Onderzoek leerkracht Kim Vlemmings: ‘Autonomie en structuur bijten elkaar niet’
20 mei 2018
‘Ja, maar moet ik dan zo maar álles goedvinden?’, was een reactie als leerkracht Kim Vlemmings het had over autonomie verlenen aan de kinderen in haar school. Kim zag dat anders: haar intuïtie vertelde haar dat ‘structuur bieden’ en ‘autonomie verlenen’ geen tegenpolen hoeven te zijn.
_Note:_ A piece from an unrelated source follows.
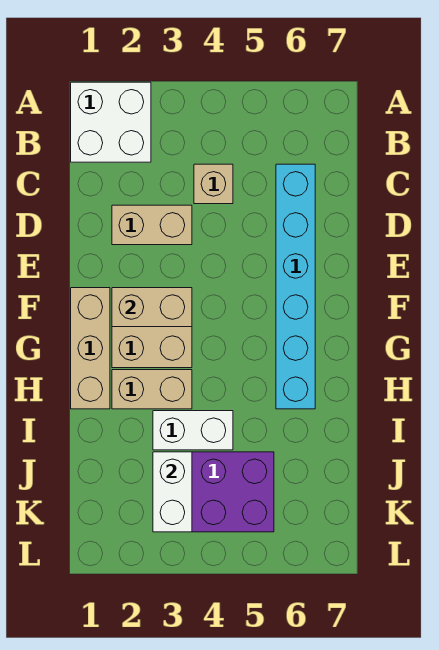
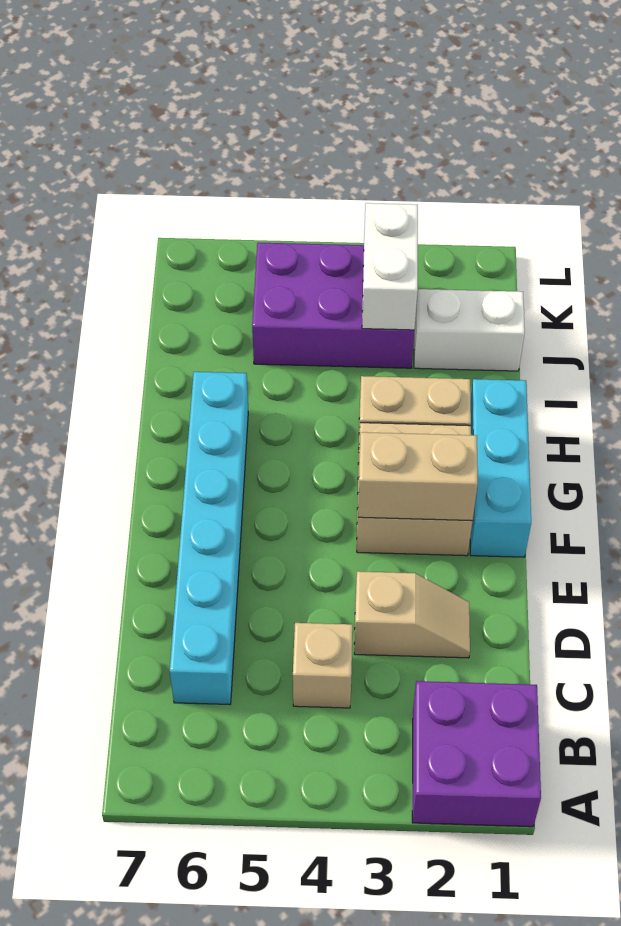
white 2x2 brick [71,82,151,162] -> purple 2x2 brick [412,681,541,827]
tan 1x2 brick [112,205,192,245] -> tan 1x2 slope [354,571,470,658]
tan 1x3 brick [71,288,110,409] -> cyan 1x3 brick [470,379,531,557]
white 1x2 brick [153,411,233,450] -> white 1x2 brick moved to [414,289,525,371]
Voor haar master leren en innoveren deed ze een onderzoek in haar eigen groep: ‘Als je wilt dat kinderen op zichzelf leren bouwen, moet je dat vertrouwen in jezelf ook weten te vinden.’
In je onderzoek schrijf je: ‘Het team van De Goede Herder wil werken vanuit de visie van pedagogische tact.’ Vertel om te beginnen eens wat over jullie school.
We zijn een school in Helmond, in het oosten van Noord-Brabant. Van vroeger uit is het een katholieke basisschool met regulier onderwijs. Onze school staat in een wijk waar veel mensen uit zwakkere milieus wonen. Onze ouders zijn veelal relatief laaggeschoold en dat is een oidelijk verschil met tien jaar geleden: we hebben veel kinderen die taalzwak zijn en met een zekere achterstand op sociaal-emotioneel vlak binnenkomen. Dat maakt dat voor ons als team dat het pedagogische van ons werk heel belangrijk is. We kunnen niet alleen op didactiek en cognitie inzetten – het gedrag, de houding, de sociale verhoudingen vragen veel aandacht.
Is er iets aan de school veranderd dat de populatie nu anders is? Of ligt het aan de wijk?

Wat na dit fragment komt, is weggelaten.